**** Source material

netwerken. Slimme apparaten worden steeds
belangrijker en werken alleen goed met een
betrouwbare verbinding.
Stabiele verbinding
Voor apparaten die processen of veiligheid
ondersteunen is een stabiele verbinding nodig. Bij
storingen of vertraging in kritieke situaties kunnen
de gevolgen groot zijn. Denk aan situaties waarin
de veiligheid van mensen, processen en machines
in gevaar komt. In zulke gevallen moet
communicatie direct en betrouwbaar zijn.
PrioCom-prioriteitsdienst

********

- [Task objective] Swap each "verbinding" in the records for "connectie" and leave every other word as it stands.

- [Exercise solution]
netwerken. Slimme apparaten worden steeds
belangrijker en werken alleen goed met een
betrouwbare connectie.
Stabiele connectie
Voor apparaten die processen of veiligheid
ondersteunen is een stabiele connectie nodig. Bij
storingen of vertraging in kritieke situaties kunnen
de gevolgen groot zijn. Denk aan situaties waarin
de veiligheid van mensen, processen en machines
in gevaar komt. In zulke gevallen moet
communicatie direct en betrouwbaar zijn.
PrioCom-prioriteitsdienst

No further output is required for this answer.